Supplied passage –
June 29, 2018
Call it seismic or Tsunami, Ethiopia is engulfed in waves of change. The dominance of TPLF is ending faster than most people expected it. Barriers that TPLF had created to divide Ethiopians are crumbling everywhere, including in the diaspora. The masterwork of its walls, the one dividing Eritrea and Ethiopia, the wall of hate, or the “black curtain” as PM Dr. Abiy Ahmed called it, is about to be dismantled.
As I write this piece, I am watching live feeds from Ethiopia where the reception party for the Eritrean delegation is in full swing. Facebook pages are full of the flags of Eritrea and Ethiopia decorating Bole Airport and the main avenues of Addis Ababa. Some creative artists made some innovations by physically merging the flags of Eritrea and Ethiopia signifying unity and love.
Also, I watched last Saturday’s big rally in Addis Ababa, where Ethiopian PM, Dr. Abiy Ahmed, made a moving speech of unity and love, the anathema of TPLF’s behaviors and policies. I watched as the bomb went off and I prayed for the safety of the PM and the attendants. Unfortunately, some innocent lives have been lost and many injured. I believe that cowardly act will encourage Ethiopians to double their efforts for supporting the reforms their PM is introducing.
On the exciting side, pictures posted in the social media purportedly taken from demonstrations organized to support the new PM in Addis Ababa, Gondar, and other Ethiopian cities showed Ethiopians and possibly some Eritreans waving the flags of both countries.
The general theme of PM Abiy Ahmed could be distilled to peace, love, and hope. But previous leaders of Ethiopia have also played that motif. So, what is new?
I think there are four reasons why Ethiopians and Eritreans are electrified by the performance of the new Ethiopian Prime Minister.
- Firstly, he appears to have understood the grave situation that had befallen Ethiopia at the hands of past TPLF-controlled administrations. So he had to show Ethiopians that he is resolute enough to clean up the mess of injustice, cronyism, and division that had pervaded Ethiopian politics.

What is being asked – Restate the article on Ethiopia from the words "June 29, 2018" through "to be dismantled.", replacing "TPLF" with "the ruling front" wherever it occurs.

Records shown –
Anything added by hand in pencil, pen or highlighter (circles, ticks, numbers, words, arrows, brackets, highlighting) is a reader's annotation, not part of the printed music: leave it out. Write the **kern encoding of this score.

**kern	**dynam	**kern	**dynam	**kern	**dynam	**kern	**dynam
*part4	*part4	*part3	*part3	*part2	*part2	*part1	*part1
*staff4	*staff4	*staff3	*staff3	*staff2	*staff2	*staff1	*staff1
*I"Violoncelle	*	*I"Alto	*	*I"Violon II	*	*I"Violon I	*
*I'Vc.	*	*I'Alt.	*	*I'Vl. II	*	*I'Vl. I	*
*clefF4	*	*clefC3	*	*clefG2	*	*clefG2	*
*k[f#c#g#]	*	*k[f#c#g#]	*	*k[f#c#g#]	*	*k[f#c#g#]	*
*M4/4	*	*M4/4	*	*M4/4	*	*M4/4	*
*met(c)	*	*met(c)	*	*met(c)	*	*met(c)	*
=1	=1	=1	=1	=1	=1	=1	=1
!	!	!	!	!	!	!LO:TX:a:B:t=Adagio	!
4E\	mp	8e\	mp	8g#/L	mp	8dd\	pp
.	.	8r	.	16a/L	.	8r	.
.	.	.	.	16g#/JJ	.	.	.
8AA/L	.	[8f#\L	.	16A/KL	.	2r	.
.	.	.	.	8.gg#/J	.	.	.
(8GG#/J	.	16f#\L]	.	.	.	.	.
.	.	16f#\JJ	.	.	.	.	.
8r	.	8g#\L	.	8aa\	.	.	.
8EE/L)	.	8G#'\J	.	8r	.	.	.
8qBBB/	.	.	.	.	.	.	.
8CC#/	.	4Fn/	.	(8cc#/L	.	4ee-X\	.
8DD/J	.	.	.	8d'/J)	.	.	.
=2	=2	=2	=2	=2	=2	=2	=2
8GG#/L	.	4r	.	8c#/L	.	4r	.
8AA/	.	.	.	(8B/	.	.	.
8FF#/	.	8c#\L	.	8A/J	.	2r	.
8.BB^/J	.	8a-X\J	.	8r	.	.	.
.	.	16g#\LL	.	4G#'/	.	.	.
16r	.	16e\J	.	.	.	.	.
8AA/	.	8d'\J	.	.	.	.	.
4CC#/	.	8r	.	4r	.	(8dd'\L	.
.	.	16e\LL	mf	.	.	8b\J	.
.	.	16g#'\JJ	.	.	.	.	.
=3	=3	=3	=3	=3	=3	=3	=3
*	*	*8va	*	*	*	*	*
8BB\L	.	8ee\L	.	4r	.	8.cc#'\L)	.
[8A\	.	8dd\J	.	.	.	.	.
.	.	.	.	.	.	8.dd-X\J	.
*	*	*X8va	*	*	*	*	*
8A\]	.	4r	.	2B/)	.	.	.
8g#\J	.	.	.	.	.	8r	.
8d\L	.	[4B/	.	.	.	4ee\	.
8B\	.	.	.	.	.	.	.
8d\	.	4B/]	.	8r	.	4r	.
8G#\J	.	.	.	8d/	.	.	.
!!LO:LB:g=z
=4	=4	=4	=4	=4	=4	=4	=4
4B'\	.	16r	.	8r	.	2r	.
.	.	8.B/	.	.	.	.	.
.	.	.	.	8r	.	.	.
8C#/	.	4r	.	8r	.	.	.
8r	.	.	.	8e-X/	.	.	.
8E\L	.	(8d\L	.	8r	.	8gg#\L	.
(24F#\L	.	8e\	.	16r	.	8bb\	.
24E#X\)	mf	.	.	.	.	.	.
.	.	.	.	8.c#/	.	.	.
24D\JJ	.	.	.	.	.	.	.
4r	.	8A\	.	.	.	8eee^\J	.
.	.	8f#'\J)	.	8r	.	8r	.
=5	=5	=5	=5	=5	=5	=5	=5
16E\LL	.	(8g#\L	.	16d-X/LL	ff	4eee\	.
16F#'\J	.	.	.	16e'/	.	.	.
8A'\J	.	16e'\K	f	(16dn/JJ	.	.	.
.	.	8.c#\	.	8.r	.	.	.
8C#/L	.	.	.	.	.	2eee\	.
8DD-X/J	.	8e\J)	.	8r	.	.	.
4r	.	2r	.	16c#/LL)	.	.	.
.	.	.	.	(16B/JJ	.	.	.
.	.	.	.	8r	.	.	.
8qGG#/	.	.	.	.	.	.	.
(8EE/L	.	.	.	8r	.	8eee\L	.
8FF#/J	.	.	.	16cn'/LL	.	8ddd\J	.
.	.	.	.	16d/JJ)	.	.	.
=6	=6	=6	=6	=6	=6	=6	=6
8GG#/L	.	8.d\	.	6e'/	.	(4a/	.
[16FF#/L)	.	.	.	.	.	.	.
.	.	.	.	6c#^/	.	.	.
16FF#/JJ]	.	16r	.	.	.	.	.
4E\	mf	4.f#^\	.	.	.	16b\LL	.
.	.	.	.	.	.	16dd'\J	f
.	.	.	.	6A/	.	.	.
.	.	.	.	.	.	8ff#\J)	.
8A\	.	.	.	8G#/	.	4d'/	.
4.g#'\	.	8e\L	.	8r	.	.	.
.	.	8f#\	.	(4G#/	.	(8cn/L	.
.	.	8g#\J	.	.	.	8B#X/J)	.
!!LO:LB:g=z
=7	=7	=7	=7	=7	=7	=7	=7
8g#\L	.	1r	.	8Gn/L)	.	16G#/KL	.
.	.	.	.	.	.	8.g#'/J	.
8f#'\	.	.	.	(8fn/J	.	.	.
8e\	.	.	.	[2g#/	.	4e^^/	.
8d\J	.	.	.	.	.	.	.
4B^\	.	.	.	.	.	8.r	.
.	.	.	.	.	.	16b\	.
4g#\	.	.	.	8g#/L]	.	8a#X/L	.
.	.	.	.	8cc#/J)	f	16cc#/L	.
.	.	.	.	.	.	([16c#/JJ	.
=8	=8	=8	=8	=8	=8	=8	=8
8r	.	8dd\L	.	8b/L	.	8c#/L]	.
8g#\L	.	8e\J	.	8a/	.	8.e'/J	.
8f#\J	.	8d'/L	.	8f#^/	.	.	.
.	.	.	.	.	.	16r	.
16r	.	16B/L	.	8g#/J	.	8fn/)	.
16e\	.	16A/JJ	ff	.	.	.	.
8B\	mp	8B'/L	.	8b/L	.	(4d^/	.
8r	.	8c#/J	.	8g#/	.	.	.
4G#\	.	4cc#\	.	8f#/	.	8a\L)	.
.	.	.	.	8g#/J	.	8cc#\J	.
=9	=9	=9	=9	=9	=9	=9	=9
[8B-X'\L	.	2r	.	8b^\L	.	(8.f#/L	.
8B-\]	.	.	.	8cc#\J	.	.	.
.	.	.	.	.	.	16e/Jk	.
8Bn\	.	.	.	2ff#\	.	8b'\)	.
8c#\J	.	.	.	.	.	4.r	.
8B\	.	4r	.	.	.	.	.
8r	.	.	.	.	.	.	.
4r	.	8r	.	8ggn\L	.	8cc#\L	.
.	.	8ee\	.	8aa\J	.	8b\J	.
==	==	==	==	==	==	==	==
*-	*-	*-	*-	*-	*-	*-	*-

Exercise solution –
June 29, 2018
Call it seismic or Tsunami, Ethiopia is engulfed in waves of change. The dominance of the ruling front is ending faster than most people expected it. Barriers that the ruling front had created to divide Ethiopians are crumbling everywhere, including in the diaspora. The masterwork of its walls, the one dividing Eritrea and Ethiopia, the wall of hate, or the “black curtain” as PM Dr. Abiy Ahmed called it, is about to be dismantled.